La muerte es cosa de vivos

Revista literaria Galeradas. La muerte es cosa de vivos

Revista literaria Galeradas. La muerte es cosa de vivosPor Leonardo J. Espinal

            Las convalecientes luces de la habitación hospitalaria parpadeaban al son de la siempre presente estática proveniente del antiguo televisor de tubo, el cual solamente mostraba los taciturnos canales noticieros en lo que sus monótonas voces se fusionaban con la pesadilla que definía la realidad del señor Hernández. Él ya se había quejado al respecto en numerosas ocasiones, pero sus lamentos eran acogidos por oídos sordos y apáticos ante la desgracia ajena. Por consiguiente, el dolor de cabeza que estos infortunios le causaban había estado agobiando su existencia por tanto tiempo que ya hasta había hecho las paces con esa constante tortura. Algo que no siempre fue cierto, pues antes el dolor se apaciguaba durante los segundos en los que alguien abría la chirriante puerta del cuarto, esperanzado con la idea de llegar a tener una catártica visita familiar que sosegara sus ánimos. Para su desgracia, ni su ex esposa ni sus hijos se dignaban de siquiera preguntar por él, dejándolo a merced de las visitas por parte de los igualmente infelices empleados del hospital. Y estos solamente entraban para cambiar sus tanques de oxígeno o para hundirlo aún más —aunque tal barbaridad pareciera inverosímil— con la descolorida comida del día; siempre consistiendo de vegetales excesivamente hervidos acompañados por carne sin condimentos y de procedencia dudosa.
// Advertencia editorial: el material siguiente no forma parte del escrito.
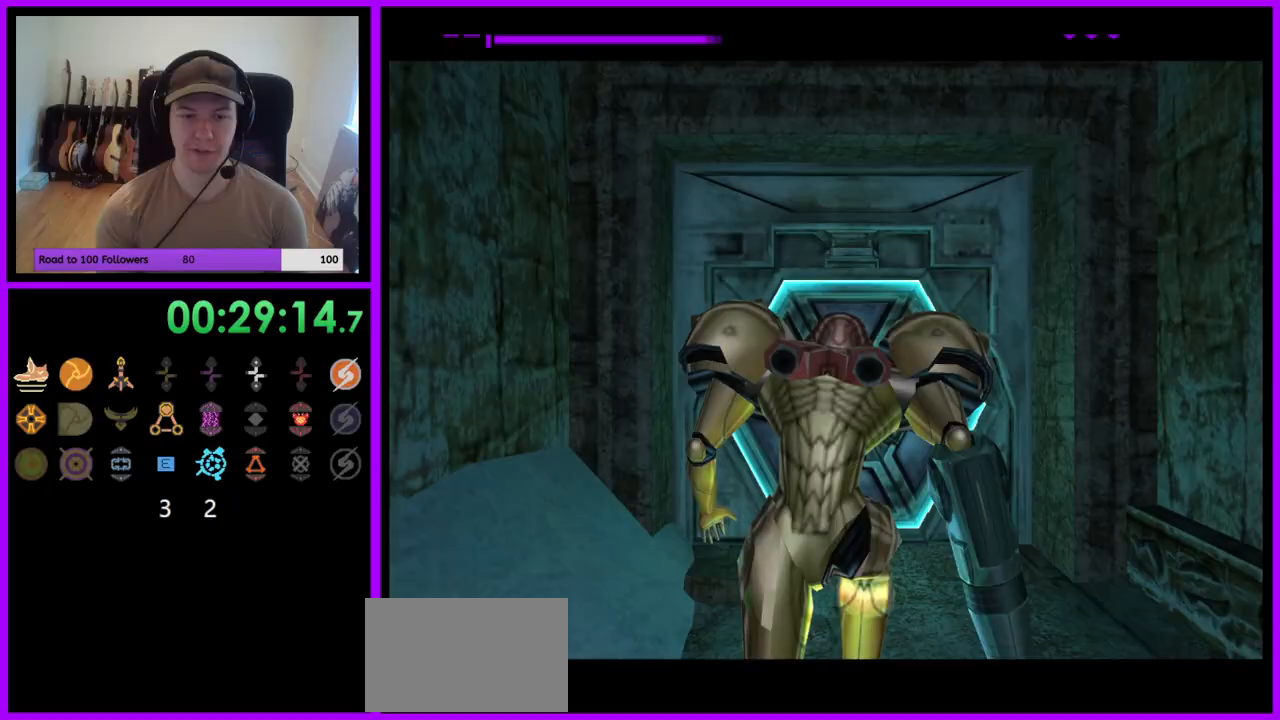
{"dt_ms": 500, "buttons": [], "left_stick": "center", "right_stick": "center", "events": [[67, "A", "up"], [183, "A", "down"], [283, "A", "up"], [367, "A", "down"], [400, "left_stick", "center"], [467, "A", "up"]]}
            Naturalmente, después de un indefinido lapso de tiempo tan aberrante como torturador en el que el día y la noche convergieron para crear una realidad kafkiana, la cual arrastró al señor Hernández por el infierno en carne y hueso, esa endeble esperanza que inmola la vida humana se marchitó tal delicada rosa en medio de una implacable tundra. Tal fue la profunda melancolía que impregnó cada una de sus alzadas y posadas del sol que ni siquiera se inmutó cuando un ser mítico con alas gigantescas apareció justo al lado de su cama, viéndolo con un par de ojos imponentes que contaban cada respiro restante en sus moribundos pulmones.

            —¿Has hecho las paces con lo inevitable? —le pregunté con una voz que llega hasta los rincones más tímidos y desolados de las almas que ya no sufren ni prosperan. Entretanto, el cegador reflejo de mi guadaña se veía plasmado en la superficie de los perdidos ojos del señor encadenado a la cama del hospital, a medida que las luces empezaban a parpadear por milésima vez, tanto revelando como escondiendo mi fantasmagórica presencia en el umbrío que lentamente consumía la habitación.

            —La muerte está reservada para los vivos…y yo ya perdí la cuenta de los días en los que esta tirana vida me abandonó —respondió con un estoicismos inexorable en lo que su mirada era consumida por la estática del televisor.